WRITTEN TASK:
Please copy out the records word for word, from their first line through the line that contains "part. Background -8.94e-04", including both of those lines.

━━━ DATASET ROWS ━━━

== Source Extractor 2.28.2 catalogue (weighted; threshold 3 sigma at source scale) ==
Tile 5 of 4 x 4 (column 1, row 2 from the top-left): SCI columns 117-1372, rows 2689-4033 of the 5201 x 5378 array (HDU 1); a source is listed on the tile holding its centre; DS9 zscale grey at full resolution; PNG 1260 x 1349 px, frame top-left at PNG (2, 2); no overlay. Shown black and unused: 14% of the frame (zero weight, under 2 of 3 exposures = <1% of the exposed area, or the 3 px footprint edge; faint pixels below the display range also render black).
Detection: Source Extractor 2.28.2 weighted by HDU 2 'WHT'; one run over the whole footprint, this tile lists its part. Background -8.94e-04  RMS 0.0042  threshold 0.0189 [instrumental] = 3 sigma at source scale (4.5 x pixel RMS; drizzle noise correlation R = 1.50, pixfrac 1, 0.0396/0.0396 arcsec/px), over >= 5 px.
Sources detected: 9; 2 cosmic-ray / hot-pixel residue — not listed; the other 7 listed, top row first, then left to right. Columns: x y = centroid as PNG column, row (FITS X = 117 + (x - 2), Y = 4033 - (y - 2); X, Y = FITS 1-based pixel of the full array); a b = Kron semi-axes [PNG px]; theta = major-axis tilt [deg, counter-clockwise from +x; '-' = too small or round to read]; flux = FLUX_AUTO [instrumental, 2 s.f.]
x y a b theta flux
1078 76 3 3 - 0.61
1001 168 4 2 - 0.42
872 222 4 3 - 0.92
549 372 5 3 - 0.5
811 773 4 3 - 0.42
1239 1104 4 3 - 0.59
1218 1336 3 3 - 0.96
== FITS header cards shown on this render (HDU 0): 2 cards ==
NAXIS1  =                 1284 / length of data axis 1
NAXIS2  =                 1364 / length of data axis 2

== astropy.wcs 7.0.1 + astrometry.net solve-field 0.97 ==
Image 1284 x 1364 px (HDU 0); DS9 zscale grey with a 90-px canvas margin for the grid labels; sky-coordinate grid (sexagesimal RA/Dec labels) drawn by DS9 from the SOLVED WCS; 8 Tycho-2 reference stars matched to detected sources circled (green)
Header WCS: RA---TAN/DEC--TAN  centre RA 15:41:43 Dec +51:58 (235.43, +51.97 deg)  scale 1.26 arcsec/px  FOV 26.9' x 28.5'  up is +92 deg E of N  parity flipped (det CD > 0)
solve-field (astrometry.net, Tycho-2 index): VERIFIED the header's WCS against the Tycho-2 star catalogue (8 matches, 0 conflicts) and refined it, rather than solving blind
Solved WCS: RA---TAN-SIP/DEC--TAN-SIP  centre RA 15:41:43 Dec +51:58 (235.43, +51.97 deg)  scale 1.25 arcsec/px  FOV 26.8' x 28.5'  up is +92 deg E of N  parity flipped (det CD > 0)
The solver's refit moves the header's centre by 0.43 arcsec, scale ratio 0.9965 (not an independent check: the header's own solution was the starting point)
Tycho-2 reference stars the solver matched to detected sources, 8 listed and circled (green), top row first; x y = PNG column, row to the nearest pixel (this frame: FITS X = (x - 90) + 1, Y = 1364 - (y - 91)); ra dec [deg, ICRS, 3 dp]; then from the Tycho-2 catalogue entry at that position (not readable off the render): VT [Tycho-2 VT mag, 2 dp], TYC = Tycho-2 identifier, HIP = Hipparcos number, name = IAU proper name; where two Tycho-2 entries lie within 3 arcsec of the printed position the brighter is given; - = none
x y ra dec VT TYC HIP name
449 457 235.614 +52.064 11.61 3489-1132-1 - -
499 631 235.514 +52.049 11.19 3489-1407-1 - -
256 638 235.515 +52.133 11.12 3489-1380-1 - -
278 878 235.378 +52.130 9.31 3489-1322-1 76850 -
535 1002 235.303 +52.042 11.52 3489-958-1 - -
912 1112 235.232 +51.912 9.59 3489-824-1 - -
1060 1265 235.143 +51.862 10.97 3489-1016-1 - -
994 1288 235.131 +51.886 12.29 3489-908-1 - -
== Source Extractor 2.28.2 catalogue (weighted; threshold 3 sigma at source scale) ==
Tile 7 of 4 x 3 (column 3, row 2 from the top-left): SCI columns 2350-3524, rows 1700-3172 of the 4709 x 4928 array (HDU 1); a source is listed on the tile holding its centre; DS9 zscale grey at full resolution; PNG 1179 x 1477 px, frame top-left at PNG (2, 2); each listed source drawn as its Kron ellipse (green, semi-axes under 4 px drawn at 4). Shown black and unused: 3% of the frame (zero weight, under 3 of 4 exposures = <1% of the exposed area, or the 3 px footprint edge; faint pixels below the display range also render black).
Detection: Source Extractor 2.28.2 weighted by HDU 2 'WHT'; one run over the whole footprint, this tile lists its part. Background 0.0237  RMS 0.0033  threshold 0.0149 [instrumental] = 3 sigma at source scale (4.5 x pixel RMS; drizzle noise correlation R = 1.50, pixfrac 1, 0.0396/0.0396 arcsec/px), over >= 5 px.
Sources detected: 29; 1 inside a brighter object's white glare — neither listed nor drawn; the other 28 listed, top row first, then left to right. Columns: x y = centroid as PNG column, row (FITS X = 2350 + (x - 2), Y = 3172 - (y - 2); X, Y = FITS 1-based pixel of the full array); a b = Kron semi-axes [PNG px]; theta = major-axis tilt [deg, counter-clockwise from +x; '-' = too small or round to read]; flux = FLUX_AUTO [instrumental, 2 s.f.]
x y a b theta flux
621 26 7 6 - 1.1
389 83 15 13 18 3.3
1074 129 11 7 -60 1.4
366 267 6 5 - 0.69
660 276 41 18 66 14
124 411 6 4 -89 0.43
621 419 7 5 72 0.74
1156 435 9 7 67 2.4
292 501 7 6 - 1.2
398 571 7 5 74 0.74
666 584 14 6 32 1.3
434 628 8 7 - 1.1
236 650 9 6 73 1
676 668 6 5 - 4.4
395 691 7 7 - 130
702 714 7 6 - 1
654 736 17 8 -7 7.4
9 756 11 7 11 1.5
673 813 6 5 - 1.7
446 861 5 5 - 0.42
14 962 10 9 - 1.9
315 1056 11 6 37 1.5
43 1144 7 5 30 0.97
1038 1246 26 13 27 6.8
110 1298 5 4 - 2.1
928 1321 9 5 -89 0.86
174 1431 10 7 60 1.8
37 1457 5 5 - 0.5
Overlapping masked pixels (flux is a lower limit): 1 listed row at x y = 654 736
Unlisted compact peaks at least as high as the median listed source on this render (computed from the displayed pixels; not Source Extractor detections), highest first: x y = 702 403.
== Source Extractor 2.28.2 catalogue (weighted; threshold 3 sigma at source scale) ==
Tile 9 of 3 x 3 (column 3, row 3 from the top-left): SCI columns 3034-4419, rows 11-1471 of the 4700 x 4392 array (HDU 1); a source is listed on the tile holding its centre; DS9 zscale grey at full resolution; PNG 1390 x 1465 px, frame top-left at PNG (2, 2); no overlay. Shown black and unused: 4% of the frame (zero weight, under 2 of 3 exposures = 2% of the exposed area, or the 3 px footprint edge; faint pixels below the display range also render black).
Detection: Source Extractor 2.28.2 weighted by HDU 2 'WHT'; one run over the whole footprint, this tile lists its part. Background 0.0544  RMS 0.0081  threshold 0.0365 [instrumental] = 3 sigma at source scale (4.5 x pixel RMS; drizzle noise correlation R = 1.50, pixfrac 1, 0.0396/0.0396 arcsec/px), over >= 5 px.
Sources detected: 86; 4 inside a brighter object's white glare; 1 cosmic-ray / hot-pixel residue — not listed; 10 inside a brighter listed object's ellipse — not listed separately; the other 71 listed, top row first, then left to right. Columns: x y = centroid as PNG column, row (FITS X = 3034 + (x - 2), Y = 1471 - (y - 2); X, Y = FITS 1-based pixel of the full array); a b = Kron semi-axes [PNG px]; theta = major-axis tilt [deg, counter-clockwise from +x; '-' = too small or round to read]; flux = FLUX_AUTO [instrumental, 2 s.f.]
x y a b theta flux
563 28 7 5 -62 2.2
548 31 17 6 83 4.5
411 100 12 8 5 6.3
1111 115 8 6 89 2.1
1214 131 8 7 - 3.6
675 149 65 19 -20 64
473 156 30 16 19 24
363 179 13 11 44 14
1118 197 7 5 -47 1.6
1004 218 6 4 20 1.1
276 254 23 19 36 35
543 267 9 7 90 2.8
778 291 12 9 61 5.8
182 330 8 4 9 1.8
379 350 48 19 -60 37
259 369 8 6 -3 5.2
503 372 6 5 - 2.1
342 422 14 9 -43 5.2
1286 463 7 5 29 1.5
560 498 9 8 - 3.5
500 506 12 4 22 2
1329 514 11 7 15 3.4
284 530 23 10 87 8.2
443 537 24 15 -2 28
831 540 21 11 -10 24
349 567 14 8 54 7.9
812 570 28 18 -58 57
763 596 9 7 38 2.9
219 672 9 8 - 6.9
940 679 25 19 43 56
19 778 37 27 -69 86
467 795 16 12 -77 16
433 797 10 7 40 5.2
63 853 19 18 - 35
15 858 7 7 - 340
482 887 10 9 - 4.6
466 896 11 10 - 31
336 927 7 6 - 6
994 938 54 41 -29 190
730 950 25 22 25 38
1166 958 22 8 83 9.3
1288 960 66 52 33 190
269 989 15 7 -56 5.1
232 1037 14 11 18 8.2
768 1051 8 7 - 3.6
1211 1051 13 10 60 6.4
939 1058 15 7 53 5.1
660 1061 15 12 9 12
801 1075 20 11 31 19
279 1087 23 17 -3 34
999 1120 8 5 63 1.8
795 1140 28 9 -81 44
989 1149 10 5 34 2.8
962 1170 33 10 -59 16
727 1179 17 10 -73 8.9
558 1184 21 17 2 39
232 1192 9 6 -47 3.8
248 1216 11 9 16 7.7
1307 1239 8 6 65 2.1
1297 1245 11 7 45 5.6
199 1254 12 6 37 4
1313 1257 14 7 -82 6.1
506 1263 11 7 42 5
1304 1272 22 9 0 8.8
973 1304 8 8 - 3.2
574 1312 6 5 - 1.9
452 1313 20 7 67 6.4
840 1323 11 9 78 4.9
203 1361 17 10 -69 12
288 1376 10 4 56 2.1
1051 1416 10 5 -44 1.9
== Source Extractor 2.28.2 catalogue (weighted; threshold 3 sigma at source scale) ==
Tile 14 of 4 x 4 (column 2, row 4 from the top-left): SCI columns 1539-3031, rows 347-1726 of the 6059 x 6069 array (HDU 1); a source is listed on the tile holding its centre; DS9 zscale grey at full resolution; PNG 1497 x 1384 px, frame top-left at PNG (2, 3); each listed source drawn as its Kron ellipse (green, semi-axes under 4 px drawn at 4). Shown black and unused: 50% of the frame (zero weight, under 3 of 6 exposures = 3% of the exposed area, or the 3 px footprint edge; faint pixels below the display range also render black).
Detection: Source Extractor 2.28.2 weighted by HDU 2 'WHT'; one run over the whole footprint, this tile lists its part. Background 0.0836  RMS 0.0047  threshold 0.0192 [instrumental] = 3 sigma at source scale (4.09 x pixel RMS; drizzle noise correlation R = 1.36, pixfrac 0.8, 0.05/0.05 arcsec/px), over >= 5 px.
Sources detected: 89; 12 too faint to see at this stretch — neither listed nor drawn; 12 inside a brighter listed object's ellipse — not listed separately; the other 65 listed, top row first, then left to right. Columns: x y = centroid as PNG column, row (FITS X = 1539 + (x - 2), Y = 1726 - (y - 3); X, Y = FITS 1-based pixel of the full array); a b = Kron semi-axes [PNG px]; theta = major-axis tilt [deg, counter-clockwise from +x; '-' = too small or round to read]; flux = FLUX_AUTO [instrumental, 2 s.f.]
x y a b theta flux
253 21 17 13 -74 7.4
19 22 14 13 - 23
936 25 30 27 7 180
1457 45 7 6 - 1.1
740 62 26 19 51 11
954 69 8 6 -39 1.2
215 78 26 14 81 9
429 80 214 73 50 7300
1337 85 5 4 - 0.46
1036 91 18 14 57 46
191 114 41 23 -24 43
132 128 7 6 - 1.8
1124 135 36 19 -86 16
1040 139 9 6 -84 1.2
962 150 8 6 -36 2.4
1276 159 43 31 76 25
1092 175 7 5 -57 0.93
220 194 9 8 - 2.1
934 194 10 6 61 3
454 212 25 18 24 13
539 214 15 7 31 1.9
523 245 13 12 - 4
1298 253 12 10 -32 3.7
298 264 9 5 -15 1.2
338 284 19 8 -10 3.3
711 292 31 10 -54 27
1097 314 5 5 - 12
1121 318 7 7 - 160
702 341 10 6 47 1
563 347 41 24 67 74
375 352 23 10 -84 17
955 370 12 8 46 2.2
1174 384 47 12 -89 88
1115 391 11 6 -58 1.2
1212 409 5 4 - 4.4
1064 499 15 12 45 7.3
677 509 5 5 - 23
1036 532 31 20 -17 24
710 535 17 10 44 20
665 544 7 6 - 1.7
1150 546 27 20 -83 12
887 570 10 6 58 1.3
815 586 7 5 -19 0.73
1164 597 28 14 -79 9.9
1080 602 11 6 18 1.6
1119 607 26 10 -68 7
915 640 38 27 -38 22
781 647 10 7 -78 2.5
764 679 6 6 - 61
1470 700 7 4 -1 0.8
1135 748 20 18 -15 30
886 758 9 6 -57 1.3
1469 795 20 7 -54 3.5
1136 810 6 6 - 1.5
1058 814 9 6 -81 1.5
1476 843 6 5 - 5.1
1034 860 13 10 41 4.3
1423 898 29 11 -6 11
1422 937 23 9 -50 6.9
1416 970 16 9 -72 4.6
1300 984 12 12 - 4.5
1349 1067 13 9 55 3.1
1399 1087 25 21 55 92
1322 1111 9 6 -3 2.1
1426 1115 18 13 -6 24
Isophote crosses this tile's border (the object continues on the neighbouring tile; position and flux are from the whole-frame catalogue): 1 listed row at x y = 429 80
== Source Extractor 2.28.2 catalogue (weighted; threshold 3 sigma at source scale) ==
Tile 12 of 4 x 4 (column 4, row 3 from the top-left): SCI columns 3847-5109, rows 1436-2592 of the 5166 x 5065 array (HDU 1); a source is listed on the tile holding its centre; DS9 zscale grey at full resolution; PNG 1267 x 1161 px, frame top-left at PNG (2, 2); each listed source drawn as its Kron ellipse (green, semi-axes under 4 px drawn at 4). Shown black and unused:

━━━

SOLUTION:
== Source Extractor 2.28.2 catalogue (weighted; threshold 3 sigma at source scale) ==
Tile 5 of 4 x 4 (column 1, row 2 from the top-left): SCI columns 117-1372, rows 2689-4033 of the 5201 x 5378 array (HDU 1); a source is listed on the tile holding its centre; DS9 zscale grey at full resolution; PNG 1260 x 1349 px, frame top-left at PNG (2, 2); no overlay. Shown black and unused: 14% of the frame (zero weight, under 2 of 3 exposures = <1% of the exposed area, or the 3 px footprint edge; faint pixels below the display range also render black).
Detection: Source Extractor 2.28.2 weighted by HDU 2 'WHT'; one run over the whole footprint, this tile lists its part. Background -8.94e-04  RMS 0.0042  threshold 0.0189 [instrumental] = 3 sigma at source scale (4.5 x pixel RMS; drizzle noise correlation R = 1.50, pixfrac 1, 0.0396/0.0396 arcsec/px), over >= 5 px.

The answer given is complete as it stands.